EF Schumacher’s classic book Small is beautiful was a product of the times he lived in. The Club of Rome had been warning of the consequences of pursuing economic growth without limits. The measure of Gross Domestic Product (GDP) was being questioned for not counting externalities like the consumption of natural resources, and not factoring in wellbeing by some liberal economists. Likewise, there was growing criticism of the roles of trans-national corporations and questioning of the basic wisdom of foreign aid.
Schumacher questioned the wisdom of big government at a time the European Community was nurturing a mega-government that imposed regulation upon the smallest village. Schumacher was one of the early questioners of growing regulation, which was being accompanied by massive increases in bureaucracy to enforce the regulations bureaucrats thought up. Schumacher also incorporated the workplace and organizational values developed at the Tavistock Institute; at a time, they were considered radical.
Schumacher was ground-breaking in his concepts of scarcity, finite resources, and the need for environmental sustainability, a forerunner of the modern environmental movement today.
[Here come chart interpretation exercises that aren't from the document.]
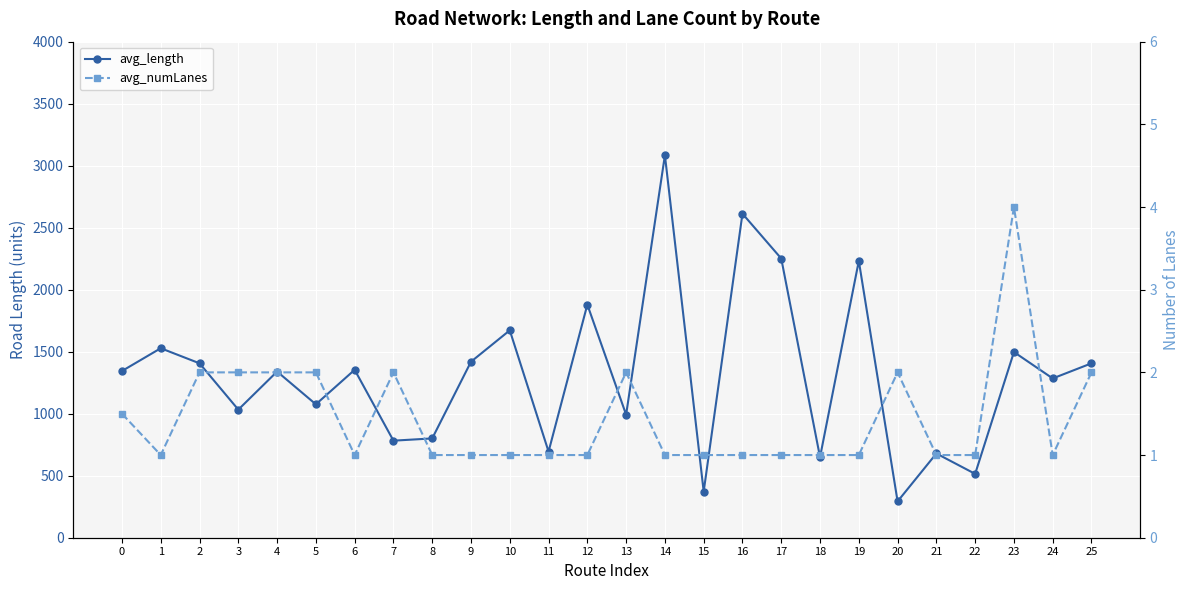

What is the value of the avg_length point at the 9th from the left?

800.8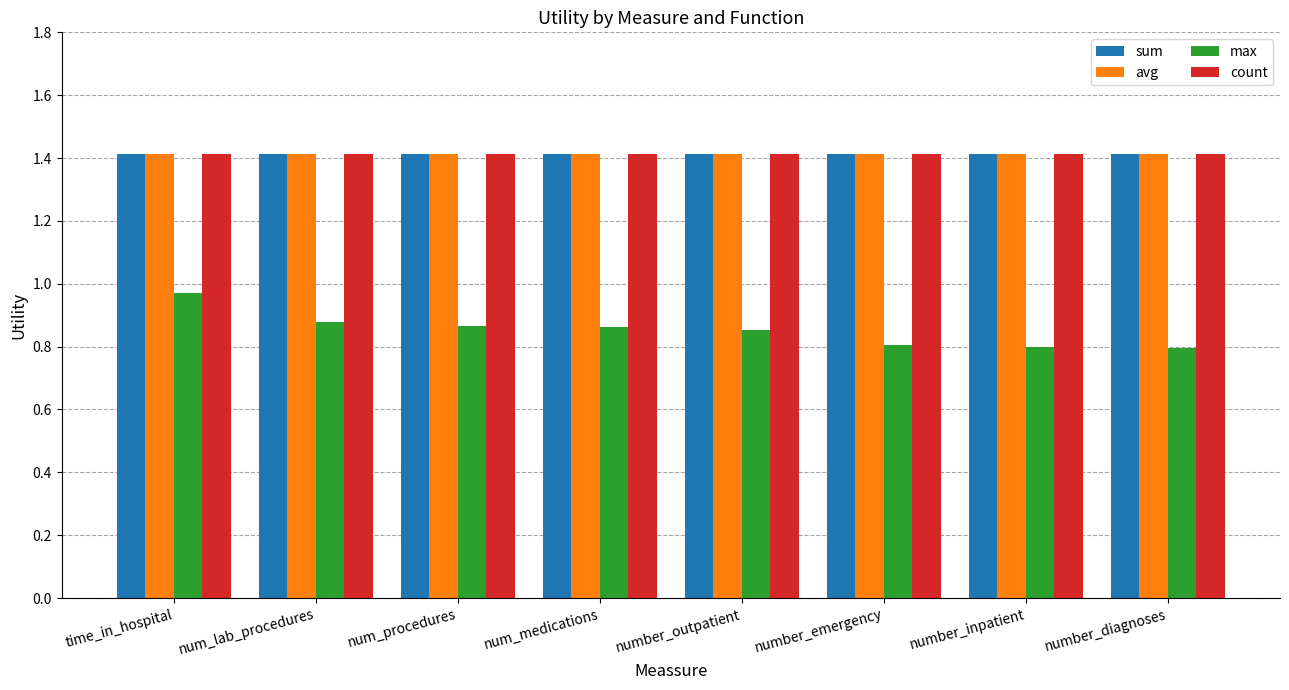

What is the maximum value shown in the chart?

1.4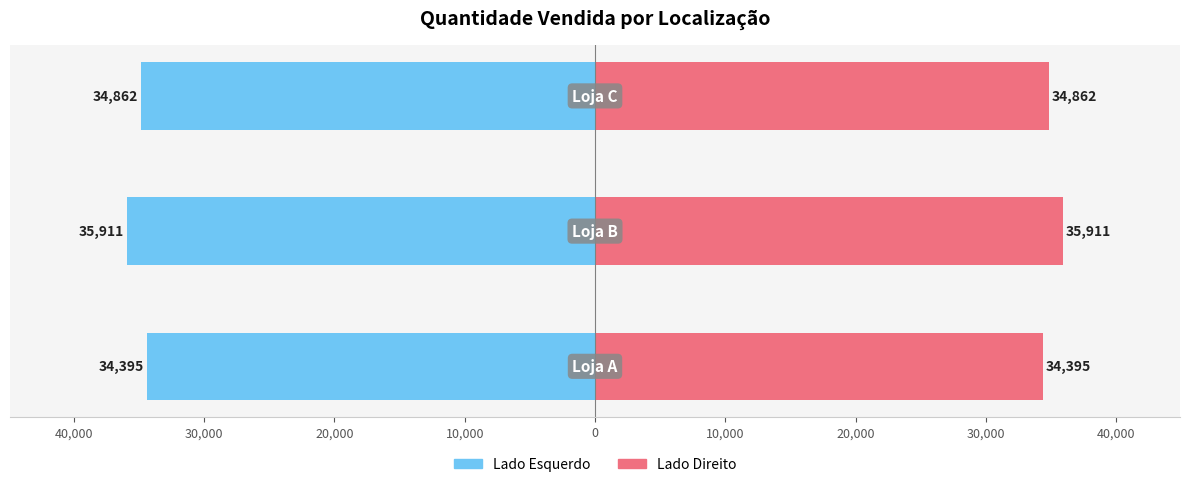

Count the Quantidade Vendida (Direita) values in the range 34395 to 35911.

3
Most importantly, Schumacher challenged the basic notion of economic growth, pursued under the illusion that the Earth has infinite resources. He challenged the very core of the economic problem postulated within the logics of Keynesian economics.
Schumacher critiqued current habits of consumerism, which are based on wants rather than needs, postulating that the invisible hand is too important for society’s choices to be left to fate.
Weaknesses in development economics
Schumacher was damming about economic development in the third world, and the West’s role in it. Standard development strategies have primarily emulated the Western industrial practices to create employment.
However, this led to the creation of mega-cities and a massive drain upon rural communities, as people flocked to cities for employment. This decimated rural communities and public infrastructure development became skewed towards cities. Crowded mega-cities created slums, industry created unabated pollution, while quality of life declined.
Foreign investment increased development, but at the cost of high environmental degradation. The technology multi-nationals transferred didn’t enhance workforce skills. Respective education systems focused on producing industrial fodder, rather than focus on creating a pool of skilled craftsmen, and an educated professional class. Education distinctly lacked any substance to develop critical thinking, creativity, and innovation. The local education system did little to nurture indigenous enterprises.
Foreign aid wasn’t crafted to develop the economies of recipient countries, tending to enhance the agendas of donors. This hasn’t been in the interests of recipient countries.
Rising prosperity and advertising encouraged mass-consumerism based on wants rather than needs. This time and time again created markets for imported luxuries, rather than local products.
Foreign investment brought inappropriate solutions for developing countries, where new solutions specific to the situational nature of the country was needed.